Provided text: Begin

The timing couldn’t be more perfect.
Just this week — in the days leading up to Valentine’s Day — a TV critic for The New Yorker disparaged our little city on Twitter.
Emily Nussbaum tweeted to her 280K followers:
“LOL, just watched an episode of The Dating Game in which the prize was a trip to glamorous … Roanoke, VA. That seems more like a punishment. …”
As you can imagine, the response was swift.
By the next morning, “Roanoke” was trending on Twitter, with local citizens, journalists, the Visit Virginia’s Blue Ridge tourism bureau — even Gov. Northam’s Twitter account — coming to Roanoke’s defense. Author Stephen King is also involved, and not in a good way. The Roanoke Times covered the twitterstorm here.
Many of us reacted by noting what we LOVE about Roanoke, which included everything from the beautiful mountains to the families we are raising here.
It was an opportunity to send some hearts to our Star City.
I politely responded to Ms. Nussbaum with a photo of my license plate, which reads, “GLOW RKE.”
This was the same photo I included in my cover letter when I applied to Virginia Western five years ago.
The reason I included it in my cover letter was because it helped explain my grander mission – I wasn’t just going to be a “grant specialist” for the college. I was going to help *all of Roanoke* shine through my work. The photo also helped explain why I craft glow-in-the-dark “Mill Mountain Stardust” necklackes, but that’s another blog post.
This has taken years to really understand, but I find meaning in serving the greater Roanoke Valley, whether it’s writing for the daily newspaper, or designing grant projects for the college. I’m place-based to the core. But I also recognize the power *each one of us* has to help create the college and the community we want to live in. This is our common wealth.
Which reminds me of Virginia Western’s current vision: To be a forward-thinking community college inspiring individual, community and economic transformation.
Is it even possible to separate Virginia Western’s struggles and successes from the greater Roanoke region?
This brings me right back to my earlier discussion about relationships.
My quest to better appreciate relationships has led to another book: “Leadership and the New Science” by management professor Margaret Wheatley. This bestselling business classic was first published in 1994 — the same year my teenage self wanted to attend college as far away from Roanoke as possible — and the book was reissued and expanded in 2006.
Wheatley explores relationships from a scientific perspective: She looks at quantum physics, chaos theory, and biology to help organizations discover order in a chaotic world (to paraphrase the subtitle of her book).
So what does this have to do with my love for Roanoke and Virginia Western?
Wheatley says, by far, the most powerful force of attraction in our individual lives and in our organizations is meaning.
What called you here?
What were you dreaming you might accomplish when you first came to work here?
These questions are critical as we move forward through the pandemic, our racial reckoning, and economic and political strife.
Because our systems, our communities, our students — we — are in crisis, and we will change only if we decide the change is meaningful to who we are (148).
She writes: “When an organization knows who it is, what its strengths are, and what it is trying to accomplish, it can respond intelligently to changes from its environment.” (85)
Do we know the answers to these questions? Would most of us agree?
And I will ask again, and will keep asking:
- What called you here?
- How does your work at Virginia Western speak to your purpose?
- How do we move forward in a way that is meaningful to you?

Provided text: End

• Your task
Write out the blog post about Roanoke from "So what does" to "of us agree?". The material after the blog post is separate from it.

Raw data: Begin

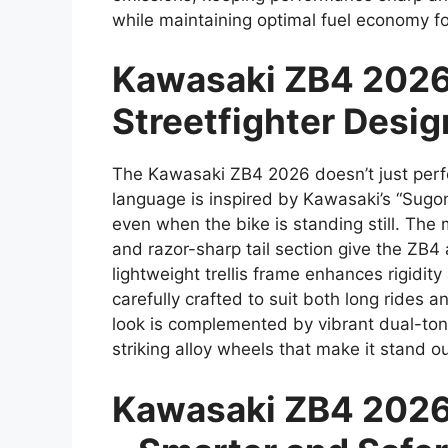
while maintaining optimal fuel economy f
Kawasaki ZB4 2026
Streetfighter Desig
The Kawasaki ZB4 2026 doesn’t just perfo
language is inspired by Kawasaki’s “Sugom
even when the bike is standing still. The
and razor-sharp tail section give the ZB4
lightweight trellis frame enhances rigidi
carefully crafted to suit both long rides
look is complemented by vibrant dual-ton
striking alloy wheels that make it stand o
Kawasaki ZB4 2026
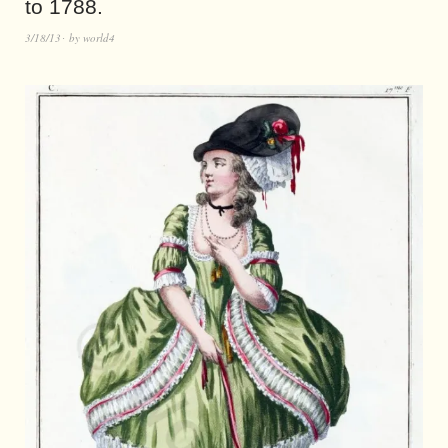
to 1788.
3/18/13
by
world4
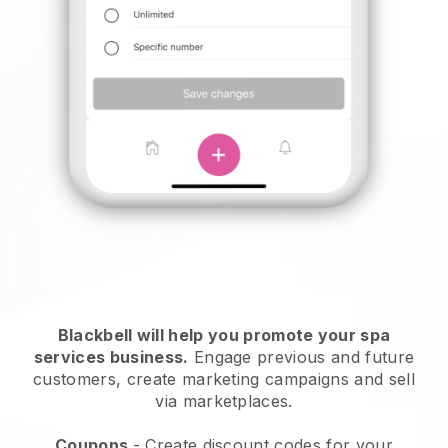
Blackbell will help you promote your spa
services business.
Engage previous and future
customers, create marketing campaigns and sell
via marketplaces.
Coupons
- Create discount codes for your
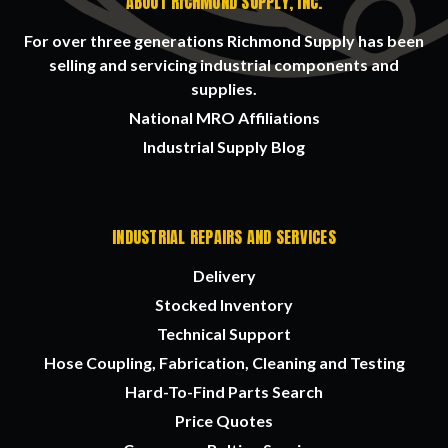
ABOUT RICHMOND SUPPLY, INC.
For over three generations Richmond Supply has been
selling and servicing industrial components and
supplies.
National MRO Affiliations
Industrial Supply Blog
INDUSTRIAL REPAIRS AND SERVICES
Delivery
Stocked Inventory
Technical Support
Hose Coupling, Fabrication, Cleaning and Testing
Hard-To-Find Parts Search
Price Quotes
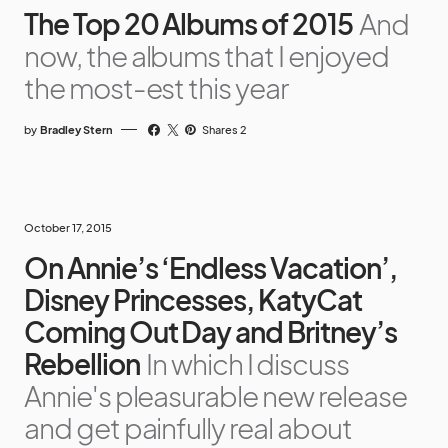
The Top 20 Albums of 2015
And
now, the albums that I enjoyed
the most-est this year
by
Bradley Stern
Shares 2
October 17, 2015
On Annie’s ‘Endless Vacation’,
Disney Princesses, KatyCat
Coming Out Day and Britney’s
Rebellion
In which I discuss
Annie's pleasurable new release
and get painfully real about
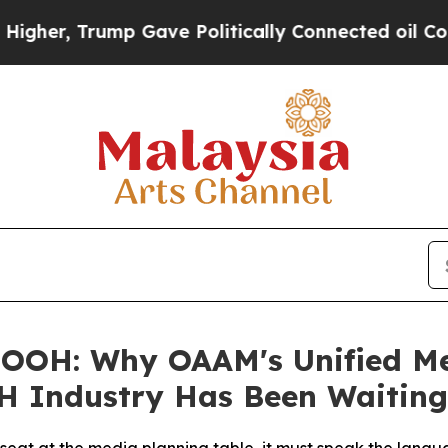
ave Politically Connected oil Companies — not T
OOH: Why OAAM's Unified Mea
H Industry Has Been Waiting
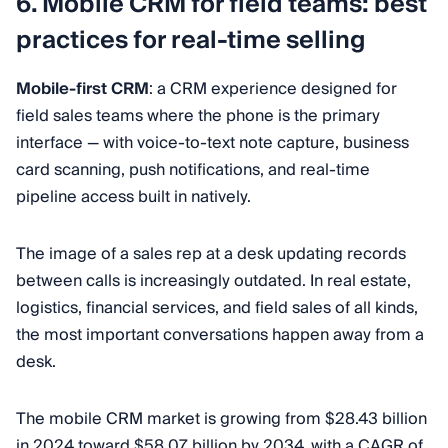
6. Mobile CRM for field teams: best
practices for real-time selling
Mobile-first CRM
: a CRM experience designed for
field sales teams where the phone is the primary
interface — with voice-to-text note capture, business
card scanning, push notifications, and real-time
pipeline access built in natively.
The image of a sales rep at a desk updating records
between calls is increasingly outdated. In real estate,
logistics, financial services, and field sales of all kinds,
the most important conversations happen away from a
desk.
The mobile CRM market is growing from $28.43 billion
in 2024 toward $58.07 billion by 2034, with a CAGR of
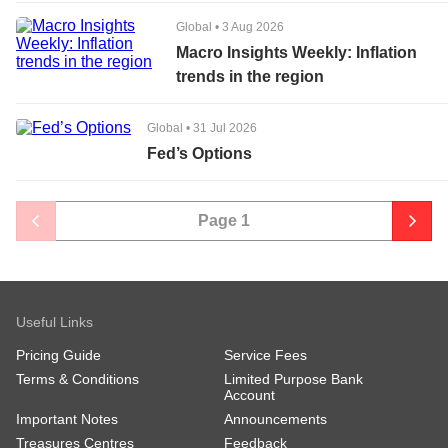
Global
•
3 Aug 2026
Macro Insights Weekly: Inflation
trends in the region
Global
•
31 Jul 2026
Fed’s Options
Page
1
Useful Links
Pricing Guide
Service Fees
Terms & Conditions
Limited Purpose Bank
Account
Important Notes
Announcements
Treasures Centres
Feedback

Raw data: End

• Result for this exercise
So what does this have to do with my love for Roanoke and Virginia Western?
Wheatley says, by far, the most powerful force of attraction in our individual lives and in our organizations is meaning.
What called you here?
What were you dreaming you might accomplish when you first came to work here?
These questions are critical as we move forward through the pandemic, our racial reckoning, and economic and political strife.
Because our systems, our communities, our students — we — are in crisis, and we will change only if we decide the change is meaningful to who we are (148).
She writes: “When an organization knows who it is, what its strengths are, and what it is trying to accomplish, it can respond intelligently to changes from its environment.” (85)
Do we know the answers to these questions? Would most of us agree?